**Dataset records**
----

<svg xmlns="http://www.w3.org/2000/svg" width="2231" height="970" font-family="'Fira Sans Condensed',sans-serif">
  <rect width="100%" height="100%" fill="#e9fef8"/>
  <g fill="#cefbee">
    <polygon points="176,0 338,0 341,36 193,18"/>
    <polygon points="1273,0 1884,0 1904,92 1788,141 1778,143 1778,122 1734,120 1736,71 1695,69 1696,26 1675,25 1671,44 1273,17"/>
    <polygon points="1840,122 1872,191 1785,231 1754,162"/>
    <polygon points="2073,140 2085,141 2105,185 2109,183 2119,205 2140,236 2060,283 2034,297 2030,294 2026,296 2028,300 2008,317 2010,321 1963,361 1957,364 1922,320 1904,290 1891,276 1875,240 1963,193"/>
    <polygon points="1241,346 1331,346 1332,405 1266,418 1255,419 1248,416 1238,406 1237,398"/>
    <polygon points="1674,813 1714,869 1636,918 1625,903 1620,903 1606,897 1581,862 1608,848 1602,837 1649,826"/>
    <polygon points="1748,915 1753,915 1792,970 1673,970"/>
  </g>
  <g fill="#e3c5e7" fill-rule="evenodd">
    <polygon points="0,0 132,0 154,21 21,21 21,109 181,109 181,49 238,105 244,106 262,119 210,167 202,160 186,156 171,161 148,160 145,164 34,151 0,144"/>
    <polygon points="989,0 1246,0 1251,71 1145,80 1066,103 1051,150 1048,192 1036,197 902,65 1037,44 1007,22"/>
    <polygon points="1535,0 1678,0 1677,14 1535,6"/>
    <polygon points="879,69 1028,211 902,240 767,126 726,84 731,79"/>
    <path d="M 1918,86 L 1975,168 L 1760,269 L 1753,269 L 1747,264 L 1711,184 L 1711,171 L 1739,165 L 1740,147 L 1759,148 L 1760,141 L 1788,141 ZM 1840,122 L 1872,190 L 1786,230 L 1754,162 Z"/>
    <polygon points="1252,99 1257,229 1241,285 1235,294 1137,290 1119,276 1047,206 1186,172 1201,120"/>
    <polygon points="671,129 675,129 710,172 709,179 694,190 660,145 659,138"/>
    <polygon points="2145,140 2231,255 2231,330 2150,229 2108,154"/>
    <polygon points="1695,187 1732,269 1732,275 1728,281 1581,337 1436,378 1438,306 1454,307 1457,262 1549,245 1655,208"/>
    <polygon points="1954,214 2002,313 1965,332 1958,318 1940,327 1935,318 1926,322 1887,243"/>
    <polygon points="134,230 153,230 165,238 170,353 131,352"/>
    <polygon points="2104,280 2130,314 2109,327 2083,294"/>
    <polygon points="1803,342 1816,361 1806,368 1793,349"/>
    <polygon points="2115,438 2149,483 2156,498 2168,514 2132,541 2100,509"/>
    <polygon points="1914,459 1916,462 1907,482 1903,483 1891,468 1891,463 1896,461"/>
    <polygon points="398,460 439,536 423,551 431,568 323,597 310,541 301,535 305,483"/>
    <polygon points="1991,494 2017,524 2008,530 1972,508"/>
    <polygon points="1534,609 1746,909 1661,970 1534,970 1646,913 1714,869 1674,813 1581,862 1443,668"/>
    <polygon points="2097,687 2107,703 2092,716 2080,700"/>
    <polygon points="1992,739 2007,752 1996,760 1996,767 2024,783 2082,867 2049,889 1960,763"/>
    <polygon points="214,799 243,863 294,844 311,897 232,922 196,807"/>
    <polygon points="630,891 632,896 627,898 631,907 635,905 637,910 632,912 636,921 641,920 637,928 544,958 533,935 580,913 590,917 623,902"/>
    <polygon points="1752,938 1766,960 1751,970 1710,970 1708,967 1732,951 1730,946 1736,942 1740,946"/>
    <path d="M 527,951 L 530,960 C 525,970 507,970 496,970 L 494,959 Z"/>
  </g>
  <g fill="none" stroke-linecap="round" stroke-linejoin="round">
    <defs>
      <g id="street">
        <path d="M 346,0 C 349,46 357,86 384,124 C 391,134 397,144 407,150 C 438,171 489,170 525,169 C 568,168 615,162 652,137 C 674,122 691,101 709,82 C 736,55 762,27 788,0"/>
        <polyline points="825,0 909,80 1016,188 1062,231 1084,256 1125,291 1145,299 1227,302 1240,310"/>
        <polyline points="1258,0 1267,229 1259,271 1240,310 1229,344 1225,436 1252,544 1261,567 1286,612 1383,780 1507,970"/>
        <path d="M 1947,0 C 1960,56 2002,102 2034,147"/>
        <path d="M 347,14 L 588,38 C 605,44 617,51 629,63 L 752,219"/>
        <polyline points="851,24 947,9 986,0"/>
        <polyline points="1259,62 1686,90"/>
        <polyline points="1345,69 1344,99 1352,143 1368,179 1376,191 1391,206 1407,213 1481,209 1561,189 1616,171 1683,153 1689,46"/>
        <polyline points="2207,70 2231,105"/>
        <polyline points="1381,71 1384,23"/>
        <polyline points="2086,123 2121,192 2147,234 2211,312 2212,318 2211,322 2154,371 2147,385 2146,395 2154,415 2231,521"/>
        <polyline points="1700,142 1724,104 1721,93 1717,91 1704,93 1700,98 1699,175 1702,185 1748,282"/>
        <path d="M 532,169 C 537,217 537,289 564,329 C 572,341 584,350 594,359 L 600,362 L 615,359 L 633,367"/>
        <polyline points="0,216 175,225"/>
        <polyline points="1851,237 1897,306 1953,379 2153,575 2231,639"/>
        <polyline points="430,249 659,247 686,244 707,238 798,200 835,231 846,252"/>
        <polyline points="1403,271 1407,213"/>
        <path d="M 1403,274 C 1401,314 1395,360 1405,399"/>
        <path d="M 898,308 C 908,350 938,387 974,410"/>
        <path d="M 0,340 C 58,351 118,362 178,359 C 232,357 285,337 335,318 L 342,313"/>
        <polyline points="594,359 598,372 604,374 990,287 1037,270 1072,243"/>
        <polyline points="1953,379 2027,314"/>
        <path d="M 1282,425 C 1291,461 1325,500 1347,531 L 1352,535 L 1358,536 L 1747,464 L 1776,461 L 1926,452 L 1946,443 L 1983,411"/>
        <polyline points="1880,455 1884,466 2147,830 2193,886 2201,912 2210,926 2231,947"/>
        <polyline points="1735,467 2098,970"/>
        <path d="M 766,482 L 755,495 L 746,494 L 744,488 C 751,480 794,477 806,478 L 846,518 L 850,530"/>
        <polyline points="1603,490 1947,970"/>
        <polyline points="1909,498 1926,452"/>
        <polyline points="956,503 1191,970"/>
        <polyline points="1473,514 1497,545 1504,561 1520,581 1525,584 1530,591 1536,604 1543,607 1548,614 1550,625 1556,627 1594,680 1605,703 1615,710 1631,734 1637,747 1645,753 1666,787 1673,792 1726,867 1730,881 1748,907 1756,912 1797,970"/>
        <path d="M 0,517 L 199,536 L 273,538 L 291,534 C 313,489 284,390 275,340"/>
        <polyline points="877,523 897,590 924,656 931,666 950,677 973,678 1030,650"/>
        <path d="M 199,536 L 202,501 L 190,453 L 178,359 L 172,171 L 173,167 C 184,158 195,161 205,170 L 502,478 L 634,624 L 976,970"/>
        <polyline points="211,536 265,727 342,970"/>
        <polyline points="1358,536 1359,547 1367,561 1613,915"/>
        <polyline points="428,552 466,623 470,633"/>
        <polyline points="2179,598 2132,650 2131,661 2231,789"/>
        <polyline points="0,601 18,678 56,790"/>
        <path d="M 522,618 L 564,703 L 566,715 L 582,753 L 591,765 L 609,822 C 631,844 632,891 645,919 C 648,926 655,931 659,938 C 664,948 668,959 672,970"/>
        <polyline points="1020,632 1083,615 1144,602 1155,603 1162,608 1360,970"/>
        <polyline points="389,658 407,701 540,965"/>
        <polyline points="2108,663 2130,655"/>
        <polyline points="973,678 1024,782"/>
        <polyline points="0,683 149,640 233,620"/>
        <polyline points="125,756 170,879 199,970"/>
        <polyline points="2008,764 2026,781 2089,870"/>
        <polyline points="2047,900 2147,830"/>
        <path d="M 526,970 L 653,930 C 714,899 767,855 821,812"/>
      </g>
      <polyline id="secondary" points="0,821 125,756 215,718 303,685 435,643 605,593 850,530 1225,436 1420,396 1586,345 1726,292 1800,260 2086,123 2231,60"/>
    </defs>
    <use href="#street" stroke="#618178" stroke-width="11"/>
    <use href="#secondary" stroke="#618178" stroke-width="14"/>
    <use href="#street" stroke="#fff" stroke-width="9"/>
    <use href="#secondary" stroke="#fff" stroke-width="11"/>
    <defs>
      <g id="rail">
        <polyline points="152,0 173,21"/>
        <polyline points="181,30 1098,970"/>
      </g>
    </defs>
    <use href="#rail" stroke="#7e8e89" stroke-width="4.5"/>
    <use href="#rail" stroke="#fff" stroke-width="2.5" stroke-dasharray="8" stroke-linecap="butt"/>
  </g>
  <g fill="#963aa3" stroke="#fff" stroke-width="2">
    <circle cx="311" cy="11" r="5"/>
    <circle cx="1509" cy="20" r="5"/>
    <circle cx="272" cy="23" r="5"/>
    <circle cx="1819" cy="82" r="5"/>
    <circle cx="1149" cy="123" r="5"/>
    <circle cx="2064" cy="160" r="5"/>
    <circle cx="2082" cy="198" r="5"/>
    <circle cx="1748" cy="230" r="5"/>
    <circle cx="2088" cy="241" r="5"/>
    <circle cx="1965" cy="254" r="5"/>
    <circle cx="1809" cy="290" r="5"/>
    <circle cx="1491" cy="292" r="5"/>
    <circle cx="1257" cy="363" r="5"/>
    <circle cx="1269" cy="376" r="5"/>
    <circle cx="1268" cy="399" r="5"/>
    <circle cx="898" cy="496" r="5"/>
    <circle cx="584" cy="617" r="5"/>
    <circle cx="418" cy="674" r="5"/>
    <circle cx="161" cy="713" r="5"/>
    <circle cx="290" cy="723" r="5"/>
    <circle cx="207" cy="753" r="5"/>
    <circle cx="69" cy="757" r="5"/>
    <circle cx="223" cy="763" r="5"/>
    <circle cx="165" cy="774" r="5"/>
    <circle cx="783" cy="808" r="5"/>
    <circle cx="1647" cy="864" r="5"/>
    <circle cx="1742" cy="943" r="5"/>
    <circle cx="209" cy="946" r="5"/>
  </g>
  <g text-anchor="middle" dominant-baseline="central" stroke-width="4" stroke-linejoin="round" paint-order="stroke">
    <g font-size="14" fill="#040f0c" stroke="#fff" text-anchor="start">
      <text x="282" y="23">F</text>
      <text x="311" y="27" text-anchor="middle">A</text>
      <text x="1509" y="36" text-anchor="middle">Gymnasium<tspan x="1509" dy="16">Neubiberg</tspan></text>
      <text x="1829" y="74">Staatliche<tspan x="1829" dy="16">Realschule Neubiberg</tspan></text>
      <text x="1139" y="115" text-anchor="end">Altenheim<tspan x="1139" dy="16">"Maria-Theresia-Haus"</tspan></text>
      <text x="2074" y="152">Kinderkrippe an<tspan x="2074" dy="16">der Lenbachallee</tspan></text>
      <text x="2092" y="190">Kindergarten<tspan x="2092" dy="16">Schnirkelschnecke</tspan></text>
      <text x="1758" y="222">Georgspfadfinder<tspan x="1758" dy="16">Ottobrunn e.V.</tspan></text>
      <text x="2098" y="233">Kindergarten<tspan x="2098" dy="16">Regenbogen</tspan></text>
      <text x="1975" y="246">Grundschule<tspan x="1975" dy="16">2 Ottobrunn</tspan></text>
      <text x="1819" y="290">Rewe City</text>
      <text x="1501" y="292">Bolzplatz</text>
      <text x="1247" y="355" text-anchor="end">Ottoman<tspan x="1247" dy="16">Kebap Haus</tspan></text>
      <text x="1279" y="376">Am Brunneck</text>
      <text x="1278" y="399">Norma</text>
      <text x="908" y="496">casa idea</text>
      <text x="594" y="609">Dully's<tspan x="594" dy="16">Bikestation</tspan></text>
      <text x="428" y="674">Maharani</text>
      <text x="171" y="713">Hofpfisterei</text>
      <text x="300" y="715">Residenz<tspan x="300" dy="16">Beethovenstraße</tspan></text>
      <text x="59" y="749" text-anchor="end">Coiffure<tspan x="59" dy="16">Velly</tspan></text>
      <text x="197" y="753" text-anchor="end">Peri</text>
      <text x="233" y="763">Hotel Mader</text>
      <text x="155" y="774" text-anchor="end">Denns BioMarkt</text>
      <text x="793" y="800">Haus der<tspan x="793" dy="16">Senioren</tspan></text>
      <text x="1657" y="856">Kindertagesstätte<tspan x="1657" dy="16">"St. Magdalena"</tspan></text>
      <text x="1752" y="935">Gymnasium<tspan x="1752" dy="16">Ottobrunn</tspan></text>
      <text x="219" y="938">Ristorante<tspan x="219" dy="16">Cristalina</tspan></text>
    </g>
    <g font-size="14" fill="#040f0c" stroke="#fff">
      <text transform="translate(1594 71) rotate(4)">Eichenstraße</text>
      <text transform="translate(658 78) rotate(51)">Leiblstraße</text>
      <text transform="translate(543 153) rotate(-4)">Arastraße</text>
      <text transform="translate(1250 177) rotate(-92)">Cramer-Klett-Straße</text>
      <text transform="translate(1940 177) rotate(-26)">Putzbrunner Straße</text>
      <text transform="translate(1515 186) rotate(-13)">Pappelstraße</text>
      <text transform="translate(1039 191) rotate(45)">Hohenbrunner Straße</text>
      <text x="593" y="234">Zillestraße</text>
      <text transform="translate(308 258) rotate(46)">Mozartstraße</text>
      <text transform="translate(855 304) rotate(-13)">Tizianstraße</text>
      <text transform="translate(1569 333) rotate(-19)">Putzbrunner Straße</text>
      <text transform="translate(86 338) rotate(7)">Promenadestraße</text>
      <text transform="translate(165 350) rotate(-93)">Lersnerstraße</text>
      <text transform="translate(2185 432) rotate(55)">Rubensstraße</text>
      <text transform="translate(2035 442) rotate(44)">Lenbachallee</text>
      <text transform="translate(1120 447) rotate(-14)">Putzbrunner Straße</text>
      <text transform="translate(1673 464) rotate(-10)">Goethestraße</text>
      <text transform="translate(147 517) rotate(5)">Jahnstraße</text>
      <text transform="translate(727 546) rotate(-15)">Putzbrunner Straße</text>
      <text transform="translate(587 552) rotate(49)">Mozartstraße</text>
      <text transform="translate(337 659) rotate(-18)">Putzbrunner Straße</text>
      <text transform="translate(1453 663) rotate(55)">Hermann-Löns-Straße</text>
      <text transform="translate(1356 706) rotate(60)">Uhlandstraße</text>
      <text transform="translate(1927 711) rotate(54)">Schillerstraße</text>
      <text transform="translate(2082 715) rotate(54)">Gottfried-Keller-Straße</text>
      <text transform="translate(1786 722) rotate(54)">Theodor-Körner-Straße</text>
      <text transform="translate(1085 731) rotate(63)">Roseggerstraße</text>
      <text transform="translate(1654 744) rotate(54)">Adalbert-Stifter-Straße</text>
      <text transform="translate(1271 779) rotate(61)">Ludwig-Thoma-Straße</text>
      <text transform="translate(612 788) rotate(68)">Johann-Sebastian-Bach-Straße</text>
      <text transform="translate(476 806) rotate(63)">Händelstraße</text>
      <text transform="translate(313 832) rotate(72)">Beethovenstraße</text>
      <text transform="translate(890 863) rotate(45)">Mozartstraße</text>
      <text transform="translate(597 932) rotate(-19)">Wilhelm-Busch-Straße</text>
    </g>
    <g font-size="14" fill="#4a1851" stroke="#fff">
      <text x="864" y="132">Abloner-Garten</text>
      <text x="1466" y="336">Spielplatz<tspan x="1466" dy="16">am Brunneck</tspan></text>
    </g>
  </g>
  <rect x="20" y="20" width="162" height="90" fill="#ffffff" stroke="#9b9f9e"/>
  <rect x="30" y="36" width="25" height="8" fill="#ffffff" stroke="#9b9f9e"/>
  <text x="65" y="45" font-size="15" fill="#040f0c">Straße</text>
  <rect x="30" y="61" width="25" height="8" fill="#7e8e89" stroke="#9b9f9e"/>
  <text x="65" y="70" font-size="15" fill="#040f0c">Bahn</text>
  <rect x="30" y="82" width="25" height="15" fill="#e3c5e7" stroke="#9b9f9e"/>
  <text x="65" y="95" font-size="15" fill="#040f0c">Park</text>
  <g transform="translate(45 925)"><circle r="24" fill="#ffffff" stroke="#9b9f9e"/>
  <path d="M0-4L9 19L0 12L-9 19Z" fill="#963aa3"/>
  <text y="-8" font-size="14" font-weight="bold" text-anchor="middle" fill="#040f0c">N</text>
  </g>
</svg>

----

**Task prompt**
Find and copy each line of the listing above that holds the word "round".

**Response to the exercise**
  <g fill="none" stroke-linecap="round" stroke-linejoin="round">
  <g text-anchor="middle" dominant-baseline="central" stroke-width="4" stroke-linejoin="round" paint-order="stroke">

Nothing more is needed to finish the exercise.